**EXERCISE GOAL**
From the records below, extract only the lines running from the line with "επιλογές καθισμάτων που είναι" to the line with "provinciale staten", both lines included, reproducing them exactly.

── EXTRACTED MATERIAL ──

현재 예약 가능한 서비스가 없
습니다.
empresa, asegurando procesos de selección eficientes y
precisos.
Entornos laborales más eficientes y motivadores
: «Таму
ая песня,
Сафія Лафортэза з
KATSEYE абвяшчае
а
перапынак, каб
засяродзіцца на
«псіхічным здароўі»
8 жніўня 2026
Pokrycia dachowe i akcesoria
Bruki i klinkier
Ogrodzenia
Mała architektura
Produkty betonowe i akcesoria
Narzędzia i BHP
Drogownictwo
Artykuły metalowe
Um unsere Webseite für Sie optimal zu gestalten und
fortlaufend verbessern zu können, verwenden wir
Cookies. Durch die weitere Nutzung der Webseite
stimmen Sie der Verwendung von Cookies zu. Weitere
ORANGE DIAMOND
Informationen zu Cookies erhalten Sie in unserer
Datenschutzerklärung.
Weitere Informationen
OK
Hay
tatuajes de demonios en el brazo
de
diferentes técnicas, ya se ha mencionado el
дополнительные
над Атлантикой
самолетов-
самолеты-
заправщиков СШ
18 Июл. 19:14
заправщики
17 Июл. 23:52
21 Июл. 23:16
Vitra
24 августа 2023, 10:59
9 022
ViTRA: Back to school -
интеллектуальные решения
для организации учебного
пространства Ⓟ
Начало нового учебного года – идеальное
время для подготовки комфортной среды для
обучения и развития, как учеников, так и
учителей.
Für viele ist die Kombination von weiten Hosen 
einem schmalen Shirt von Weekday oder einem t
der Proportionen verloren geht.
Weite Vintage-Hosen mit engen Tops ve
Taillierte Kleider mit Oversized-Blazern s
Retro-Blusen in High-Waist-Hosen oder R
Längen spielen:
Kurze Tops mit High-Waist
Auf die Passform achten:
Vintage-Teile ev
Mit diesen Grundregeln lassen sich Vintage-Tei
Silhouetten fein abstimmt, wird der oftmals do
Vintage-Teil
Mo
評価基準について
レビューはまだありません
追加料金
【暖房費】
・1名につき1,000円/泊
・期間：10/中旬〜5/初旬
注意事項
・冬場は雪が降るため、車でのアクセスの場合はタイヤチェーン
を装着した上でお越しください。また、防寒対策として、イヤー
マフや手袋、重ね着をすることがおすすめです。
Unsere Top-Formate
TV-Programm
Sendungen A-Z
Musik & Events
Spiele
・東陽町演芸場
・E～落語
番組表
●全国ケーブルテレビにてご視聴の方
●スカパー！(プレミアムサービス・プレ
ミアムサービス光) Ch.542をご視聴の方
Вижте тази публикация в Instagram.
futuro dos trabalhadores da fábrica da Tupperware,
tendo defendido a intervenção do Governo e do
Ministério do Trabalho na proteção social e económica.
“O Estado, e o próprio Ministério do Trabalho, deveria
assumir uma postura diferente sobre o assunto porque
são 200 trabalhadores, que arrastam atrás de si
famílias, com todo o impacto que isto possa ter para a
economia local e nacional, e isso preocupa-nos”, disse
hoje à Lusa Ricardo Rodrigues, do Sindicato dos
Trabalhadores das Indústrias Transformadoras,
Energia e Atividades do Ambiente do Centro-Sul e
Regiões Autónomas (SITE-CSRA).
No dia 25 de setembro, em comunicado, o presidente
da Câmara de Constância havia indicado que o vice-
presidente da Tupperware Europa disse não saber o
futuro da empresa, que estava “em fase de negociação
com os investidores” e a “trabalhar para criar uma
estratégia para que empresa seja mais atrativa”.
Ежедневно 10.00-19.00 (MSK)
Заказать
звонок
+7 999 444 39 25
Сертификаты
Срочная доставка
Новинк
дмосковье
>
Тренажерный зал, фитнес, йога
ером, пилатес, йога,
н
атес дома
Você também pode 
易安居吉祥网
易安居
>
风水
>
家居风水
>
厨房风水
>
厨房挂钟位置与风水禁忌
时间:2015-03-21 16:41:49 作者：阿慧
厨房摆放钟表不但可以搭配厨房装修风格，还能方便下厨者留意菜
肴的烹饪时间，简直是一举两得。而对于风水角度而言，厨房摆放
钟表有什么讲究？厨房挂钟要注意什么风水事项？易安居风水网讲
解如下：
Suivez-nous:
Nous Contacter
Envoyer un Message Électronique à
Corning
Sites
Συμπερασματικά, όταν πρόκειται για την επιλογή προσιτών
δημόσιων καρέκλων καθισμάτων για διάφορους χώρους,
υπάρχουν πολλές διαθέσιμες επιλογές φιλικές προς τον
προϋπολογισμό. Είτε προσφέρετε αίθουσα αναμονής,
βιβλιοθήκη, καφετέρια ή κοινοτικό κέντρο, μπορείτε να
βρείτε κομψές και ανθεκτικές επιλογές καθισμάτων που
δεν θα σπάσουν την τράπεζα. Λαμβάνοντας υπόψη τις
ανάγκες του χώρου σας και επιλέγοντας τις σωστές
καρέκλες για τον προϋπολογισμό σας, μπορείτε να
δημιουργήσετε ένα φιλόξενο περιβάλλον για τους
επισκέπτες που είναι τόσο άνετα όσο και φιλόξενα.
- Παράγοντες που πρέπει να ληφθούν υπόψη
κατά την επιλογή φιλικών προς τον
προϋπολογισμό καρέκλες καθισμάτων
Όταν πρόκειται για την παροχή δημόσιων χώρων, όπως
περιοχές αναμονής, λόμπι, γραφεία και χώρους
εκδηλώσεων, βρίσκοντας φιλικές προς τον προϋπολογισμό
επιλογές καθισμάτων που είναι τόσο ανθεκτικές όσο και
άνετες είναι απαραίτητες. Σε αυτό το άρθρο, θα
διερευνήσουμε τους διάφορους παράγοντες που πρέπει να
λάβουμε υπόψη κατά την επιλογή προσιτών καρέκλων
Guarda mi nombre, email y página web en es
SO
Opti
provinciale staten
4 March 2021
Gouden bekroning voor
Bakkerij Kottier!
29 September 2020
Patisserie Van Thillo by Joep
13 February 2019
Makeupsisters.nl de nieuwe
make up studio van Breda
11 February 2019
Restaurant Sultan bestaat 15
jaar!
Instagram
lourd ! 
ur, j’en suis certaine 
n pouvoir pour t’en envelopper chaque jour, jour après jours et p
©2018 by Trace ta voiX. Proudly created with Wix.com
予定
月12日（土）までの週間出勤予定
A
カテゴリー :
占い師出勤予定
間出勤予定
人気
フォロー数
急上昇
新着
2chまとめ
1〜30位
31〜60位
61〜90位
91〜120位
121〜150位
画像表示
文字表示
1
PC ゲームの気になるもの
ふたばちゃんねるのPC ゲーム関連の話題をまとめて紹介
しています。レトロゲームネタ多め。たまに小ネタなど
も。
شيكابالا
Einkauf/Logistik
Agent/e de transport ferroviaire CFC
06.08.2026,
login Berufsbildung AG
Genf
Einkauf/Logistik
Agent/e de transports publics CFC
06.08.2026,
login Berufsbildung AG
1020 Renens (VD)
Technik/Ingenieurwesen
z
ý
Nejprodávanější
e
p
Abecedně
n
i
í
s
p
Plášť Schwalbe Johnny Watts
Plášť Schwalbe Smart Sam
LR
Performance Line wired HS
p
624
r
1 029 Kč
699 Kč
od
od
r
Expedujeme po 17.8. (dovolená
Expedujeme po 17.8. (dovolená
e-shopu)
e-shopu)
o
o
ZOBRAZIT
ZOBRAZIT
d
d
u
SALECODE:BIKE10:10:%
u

───

**RESPONSE TO THIS TASK**
επιλογές καθισμάτων που είναι τόσο ανθεκτικές όσο και
άνετες είναι απαραίτητες. Σε αυτό το άρθρο, θα
διερευνήσουμε τους διάφορους παράγοντες που πρέπει να
λάβουμε υπόψη κατά την επιλογή προσιτών καρέκλων
Guarda mi nombre, email y página web en es
SO
Opti
provinciale staten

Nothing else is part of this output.